Reste que cette aura de mystère donnait à ceux et celles qui étaient exclus de la liste des invités ce même FOMO visible dans les yeux du présentateur Conan O’Brien, en 2002, lorsqu’il invitait P. Diddy à son talk show pour lui demander la recette de ses « soirées mortelles ».
« Il faut des verrous aux portes [et] pas de climatisation. La chaleur affecte l’alcool, mais tout le monde se sent aussi un peu plus à l’aise et détendu », énumérait P. Diddy.
Alors que le public éclatait de rire, Conan O’Brien, lui, semblait assez perturbé par ce qu’il venait d’entendre.
« Ça me paraît plutôt dangereux… », répondait prudemment l’animateur, provoquant de nouveaux rires dans l’assistance, mais aussi chez un P. Diddy parfaitement serein.

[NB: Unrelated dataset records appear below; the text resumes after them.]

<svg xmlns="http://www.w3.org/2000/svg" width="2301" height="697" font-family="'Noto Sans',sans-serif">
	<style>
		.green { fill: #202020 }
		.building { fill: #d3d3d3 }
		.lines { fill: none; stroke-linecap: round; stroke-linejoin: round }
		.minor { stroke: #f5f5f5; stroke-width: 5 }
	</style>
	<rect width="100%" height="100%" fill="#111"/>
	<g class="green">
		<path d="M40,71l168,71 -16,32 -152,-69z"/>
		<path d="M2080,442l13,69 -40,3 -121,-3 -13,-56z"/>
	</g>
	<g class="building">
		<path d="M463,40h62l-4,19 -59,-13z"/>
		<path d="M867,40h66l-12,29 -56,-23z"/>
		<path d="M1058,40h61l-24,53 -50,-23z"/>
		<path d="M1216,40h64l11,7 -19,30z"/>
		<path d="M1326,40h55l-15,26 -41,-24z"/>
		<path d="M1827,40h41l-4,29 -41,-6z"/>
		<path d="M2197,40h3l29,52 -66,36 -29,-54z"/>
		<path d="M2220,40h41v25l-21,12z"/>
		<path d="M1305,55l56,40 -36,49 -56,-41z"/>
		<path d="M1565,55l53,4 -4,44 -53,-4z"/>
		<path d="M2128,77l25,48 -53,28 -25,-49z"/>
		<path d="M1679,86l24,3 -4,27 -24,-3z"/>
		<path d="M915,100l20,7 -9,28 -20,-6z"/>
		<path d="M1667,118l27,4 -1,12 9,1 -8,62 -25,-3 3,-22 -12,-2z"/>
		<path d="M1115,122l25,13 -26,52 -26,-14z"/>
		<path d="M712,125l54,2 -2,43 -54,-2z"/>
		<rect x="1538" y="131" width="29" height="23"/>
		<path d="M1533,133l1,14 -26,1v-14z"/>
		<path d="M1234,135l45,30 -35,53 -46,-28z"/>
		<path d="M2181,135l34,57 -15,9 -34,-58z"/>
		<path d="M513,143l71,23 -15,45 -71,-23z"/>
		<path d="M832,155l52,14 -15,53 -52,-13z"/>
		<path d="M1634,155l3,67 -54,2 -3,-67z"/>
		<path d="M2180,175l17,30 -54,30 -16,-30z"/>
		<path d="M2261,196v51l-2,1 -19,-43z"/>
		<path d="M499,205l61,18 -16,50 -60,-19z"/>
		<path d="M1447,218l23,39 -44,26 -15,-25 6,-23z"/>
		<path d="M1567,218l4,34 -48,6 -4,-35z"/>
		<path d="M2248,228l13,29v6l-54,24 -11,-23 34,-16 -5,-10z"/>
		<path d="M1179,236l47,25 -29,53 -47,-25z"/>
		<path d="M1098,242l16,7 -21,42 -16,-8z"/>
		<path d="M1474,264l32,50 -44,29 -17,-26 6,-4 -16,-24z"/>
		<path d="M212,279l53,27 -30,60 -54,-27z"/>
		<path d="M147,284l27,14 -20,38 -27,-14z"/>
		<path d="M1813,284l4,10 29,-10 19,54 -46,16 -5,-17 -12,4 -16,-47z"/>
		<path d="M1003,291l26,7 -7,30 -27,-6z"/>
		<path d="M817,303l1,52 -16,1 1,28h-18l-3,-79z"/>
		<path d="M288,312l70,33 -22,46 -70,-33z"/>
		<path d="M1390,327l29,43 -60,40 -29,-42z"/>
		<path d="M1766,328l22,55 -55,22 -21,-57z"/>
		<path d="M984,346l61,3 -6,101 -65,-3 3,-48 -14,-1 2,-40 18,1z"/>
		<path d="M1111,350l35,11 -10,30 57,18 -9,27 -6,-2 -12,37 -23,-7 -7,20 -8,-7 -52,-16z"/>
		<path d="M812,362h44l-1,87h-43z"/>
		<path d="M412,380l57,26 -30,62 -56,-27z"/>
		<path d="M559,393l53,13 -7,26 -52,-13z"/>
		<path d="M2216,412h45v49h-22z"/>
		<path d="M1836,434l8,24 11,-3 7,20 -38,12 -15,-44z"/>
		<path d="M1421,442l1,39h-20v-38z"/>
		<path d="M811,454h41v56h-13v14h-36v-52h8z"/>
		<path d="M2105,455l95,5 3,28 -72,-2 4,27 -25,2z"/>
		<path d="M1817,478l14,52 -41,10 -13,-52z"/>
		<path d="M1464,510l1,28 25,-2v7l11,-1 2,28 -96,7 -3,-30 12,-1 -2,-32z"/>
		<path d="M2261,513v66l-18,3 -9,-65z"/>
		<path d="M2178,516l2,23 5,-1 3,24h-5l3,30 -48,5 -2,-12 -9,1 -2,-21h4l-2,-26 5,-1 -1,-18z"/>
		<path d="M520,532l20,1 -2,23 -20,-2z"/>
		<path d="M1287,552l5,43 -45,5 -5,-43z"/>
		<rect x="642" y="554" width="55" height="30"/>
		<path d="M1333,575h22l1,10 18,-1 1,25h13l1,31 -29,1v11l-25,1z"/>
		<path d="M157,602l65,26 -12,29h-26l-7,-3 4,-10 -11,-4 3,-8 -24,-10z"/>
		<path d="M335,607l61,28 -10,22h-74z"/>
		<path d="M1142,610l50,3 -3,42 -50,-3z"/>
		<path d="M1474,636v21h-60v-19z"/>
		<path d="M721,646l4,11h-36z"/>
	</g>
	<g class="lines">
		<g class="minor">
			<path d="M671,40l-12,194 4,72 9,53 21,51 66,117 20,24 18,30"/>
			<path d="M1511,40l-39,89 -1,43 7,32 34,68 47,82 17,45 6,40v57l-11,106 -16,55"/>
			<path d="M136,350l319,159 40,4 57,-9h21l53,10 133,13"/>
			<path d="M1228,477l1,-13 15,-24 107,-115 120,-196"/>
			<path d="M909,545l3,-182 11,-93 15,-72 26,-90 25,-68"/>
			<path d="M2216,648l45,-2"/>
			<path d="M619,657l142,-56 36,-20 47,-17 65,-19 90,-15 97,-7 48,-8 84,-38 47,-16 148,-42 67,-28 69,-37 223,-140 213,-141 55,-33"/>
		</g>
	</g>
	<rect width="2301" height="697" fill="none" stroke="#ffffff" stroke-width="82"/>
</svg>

En 2024, sans doute regrette-t-il ces supposés conseils à la lumière des détails révélés au compte-goutte sur ces freak offs, que les témoignages dépeignent comme un cauchemar éveillé pour les victimes souvent mineures et non consentantes qui s’y trouvaient.
Pour les forcer à l’acte, P. Diddy aurait régulièrement fait usage de menaces, de coups ou de soumission chimique par substances ingérées jusqu’à l’inconscience, pour que le rappeur et ses invités d’élite se livrent ensuite à des agressions, que l’hôte filmait aussi bien pour son plaisir personnel que pour sa banque de chantage.
En ligne, plusieurs concluent que la seule chose séparant actuellement P. Diddy de Jeffrey Epstein est un pouls.
Quant au rappeur, il continue de clamer son innocence depuis son arrestation, bien que rien ne semble pour l’instant éloigner la menace minimale de vingt années de prison. Pas même un remerciement à Beyoncé.